__GIVEN INSTRUCTION__. Write out again, word for word, the lines of the records that begin at the line containing "class: Liliopsida" and run through the last line of the records.

__RECORDS FOR THE EXERCISE__.
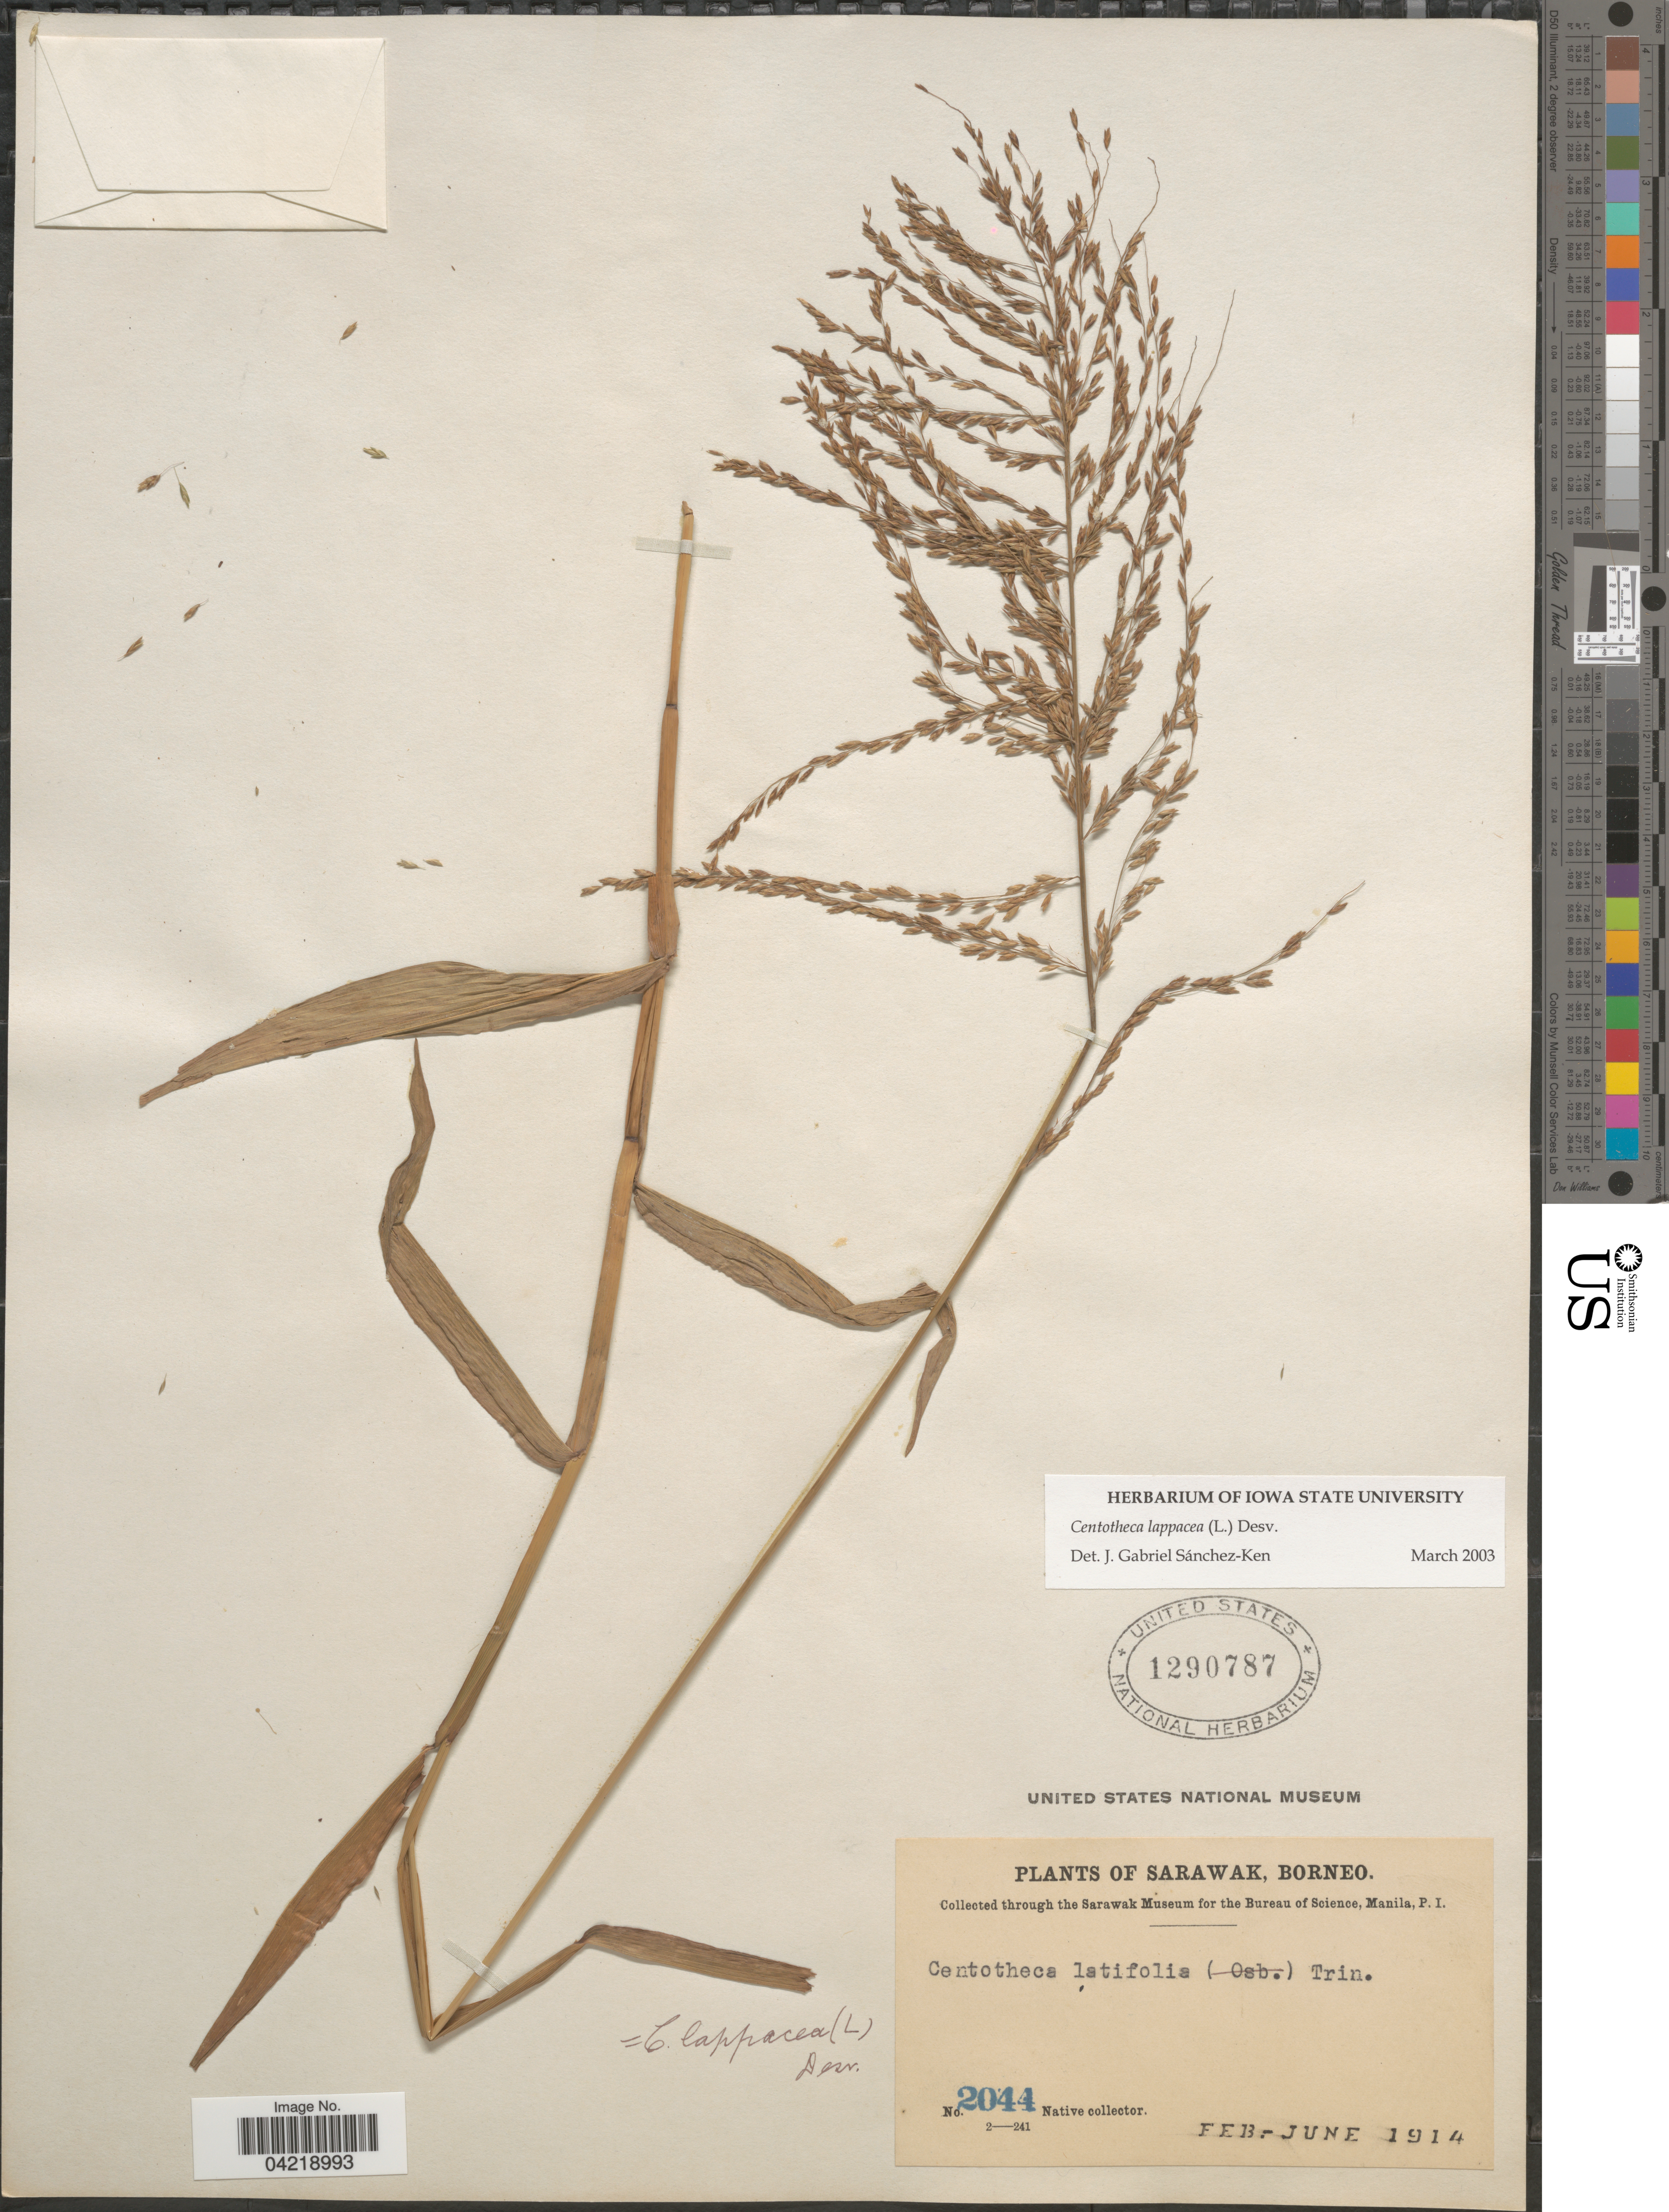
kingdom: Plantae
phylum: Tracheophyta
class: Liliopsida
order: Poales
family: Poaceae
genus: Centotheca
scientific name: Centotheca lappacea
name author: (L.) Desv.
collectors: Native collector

__FINAL RESULT__.
class: Liliopsida
order: Poales
family: Poaceae
genus: Centotheca
scientific name: Centotheca lappacea
name author: (L.) Desv.
collectors: Native collector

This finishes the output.